Friday, June 26, 2015

The Master Craftsman of the Psychedelic Poster

Wes Wilson and the Psychedelic Poster


I was just a little guy when Bill Graham had those amazing concerts at the Fillmore West, but I was enthralled by the look of those posters. I stumbled across this cover on my iPad from my one of my unread issues of a recent Rolling Stone (RS, June 4). Wes Wilson is still turning out art at 77 years young, semi retired and living on a farm in southwestern Missouri. Commemorating the 50th anniversary of the surviving members of the Grateful Dead, Rolling stone thought it would be appropriate to have Wilson create this retro masterpiece. He said “ I was a one-man operation” and was always kept busy. There was always a concert at the Fillmore! 



The poster offers people the promise of beauty that is ultimately accessible to all, but the history of the modern poster hardly covers two centuries. The beginning is connected with the invention of the lithograph in 1796 by the Bavarian Alouise Senefelder, and further improvements in this technique created by the development of chromolithography. During the second half of the 19 century, the treatment of colors in the photography was greatly improved in Boston, (the home base to a major school of chromolithography), which began an unprecedented flood of these wonderful colored images spread over in billboards and packaging for the most of the globe. 


The psychedelic posters produced in San Francisco between 1966 and 1968 could be compared to the psychedelic trip itself, an instant reflection of contemporary Western culture, loaded with messages turned and twisted for the movement it represented. The music, the drugs, and alternative lifestyles all played a part, but the undeniable power of these posters demands to be observed.

There is unanimous agreement on the importance of the work by the legendary artists known as the Big Five-Wes Wilson, Victor Moscoso, Rick Griffin, Stanley Mouse and Alten Kelly whose posters were mainly produced for concert promoter Bill Graham at the Filmore Auditorium opened in December 1965 and followed by the Fillmore West in mid 1968, as well as a few hundred other notable San Francisco venues such as the Matrix and the Winterland. 



We also know that the psychedelic posters were almost always hand-lettered and even though the text have been based on existing typefaces of that era, the compositions were truly organic and made much greater use of color contrast that has ever been seen before. It must be assumed then that one would have to have had an LSD experience to produce these vibrating works of art.

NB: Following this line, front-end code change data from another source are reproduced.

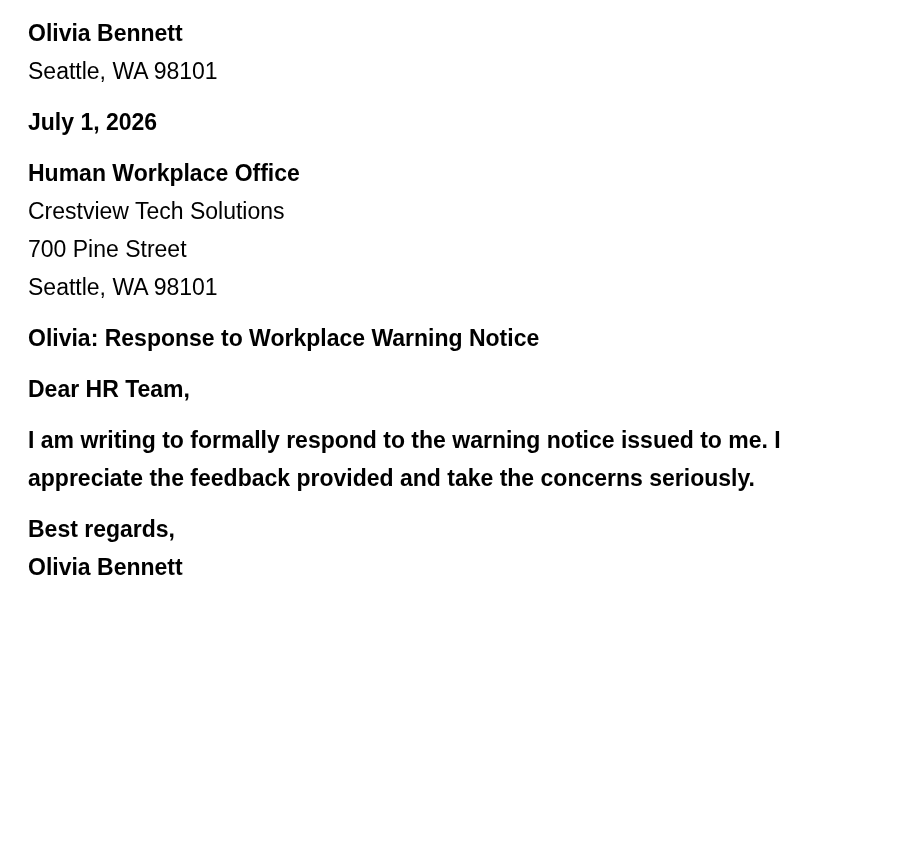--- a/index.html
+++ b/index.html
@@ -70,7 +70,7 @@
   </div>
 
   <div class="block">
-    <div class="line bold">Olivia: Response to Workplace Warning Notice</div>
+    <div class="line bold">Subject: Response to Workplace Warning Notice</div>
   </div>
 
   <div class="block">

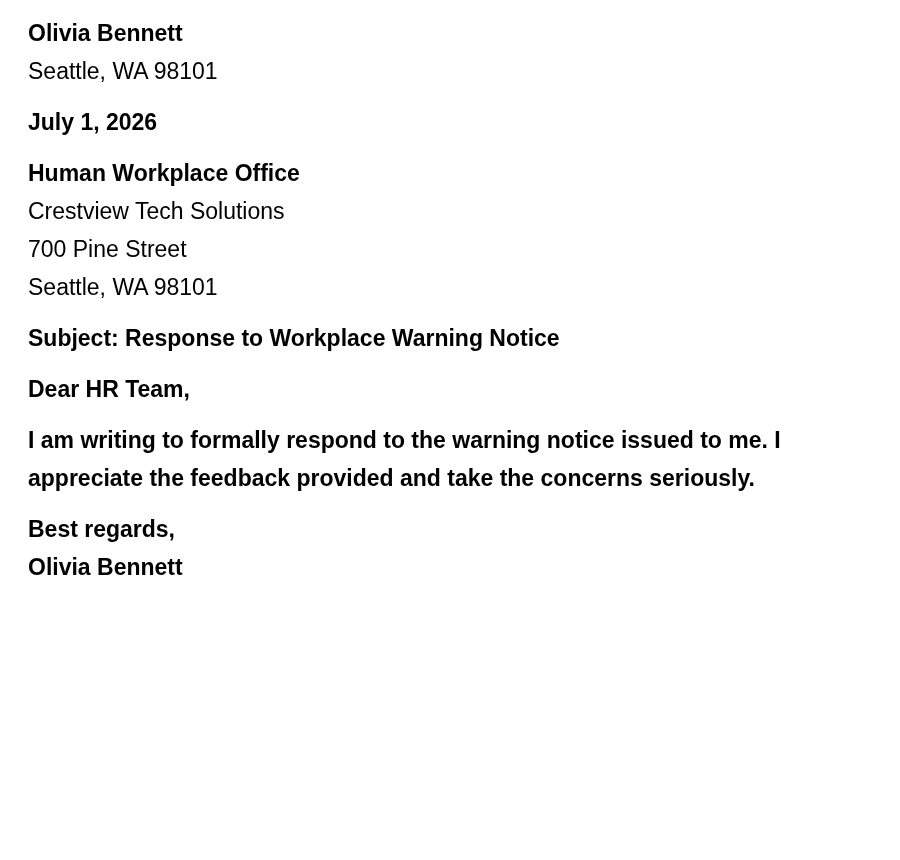--- a/index.html
+++ b/index.html
@@ -40,7 +40,7 @@
   .para {
     font-size: 23px;
     line-height: 38px;
-    font-weight: 700;
+    font-weight: 400;
     max-width: 840px;
     margin: 0;
   }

Wes Wilson is probably the best known of the big five. His dreamy rock posters helped define the look of the San Francisco rock scene. But it didn’t start that way. His poster produced for the Beatles at candlestick Park in late August 1966 show nothing of the route he would partake in his future work. The text for this poster is highly readable and the passages in his psychedelic concoctions in the future that one would have difficulty reading had yet to be introduced. In his posters of the late 60s and early 70s Wilson uses a softening of the letter forms built up upon asymmetric curves and counter curves. Certainly the influences came from Art Nouveau, but the color sense is a lava lamp of LSD excitement.



Psychedelic rock included phenomenal light shows, with slide projections and strobe lights that were intended to kick in the sensory experience of LSD or mescaline. It is impossible to understand the Utopian vision of the psychedelic era without considering the role of drugs. Timothy Leary’s book The Politics of Ecstasy published in 1968, was well in sync with the findings of Dr. Humphrey Osmond, the author of the studies he made on the use of LSD and mescaline as a treatment for schizophrenia. In an article in Look Magazine in September 1959 none other than Kerry Grant spoke out about a successful treatment with the drug. The posters created in the 60s psychedelic movement with swirls and spirals and clashing complementary colors were a clear reference to LSD participation.



The psychedelic movement was quick to disappear and in the spring of 1967. Wes Wilson discontinued his work for Bill Graham (he noted for financial reasons). In October of that year, and anarchist performance group called the Diggers put together a well publicized San Francisco parade to parody a funeral that they entitled “Death of the Hippie Son of Mass Media”. 

The hippie, as well as psychedelic poster art, had died. The organic curvilinear letter forms like the ones seen on the “Are You Experienced” Jimi Hendrix album cover would be replaced by the memorable sparse design done by Richard Hamilton in 1968 for the Beatles White Album.

Were the 60s psychedelic artist-stoned out tripsters or poster design geniuses? Stoned out or not, the big five artists were master craftsman, geniuses of color and composition that provided an invaluable reference to a culture that is still looked upon with enthusiasm by the younger generation of artists today. They did not copy the Masters of the Art Nouveau movement, but brought their own modern sense of originality that reflected the world around them.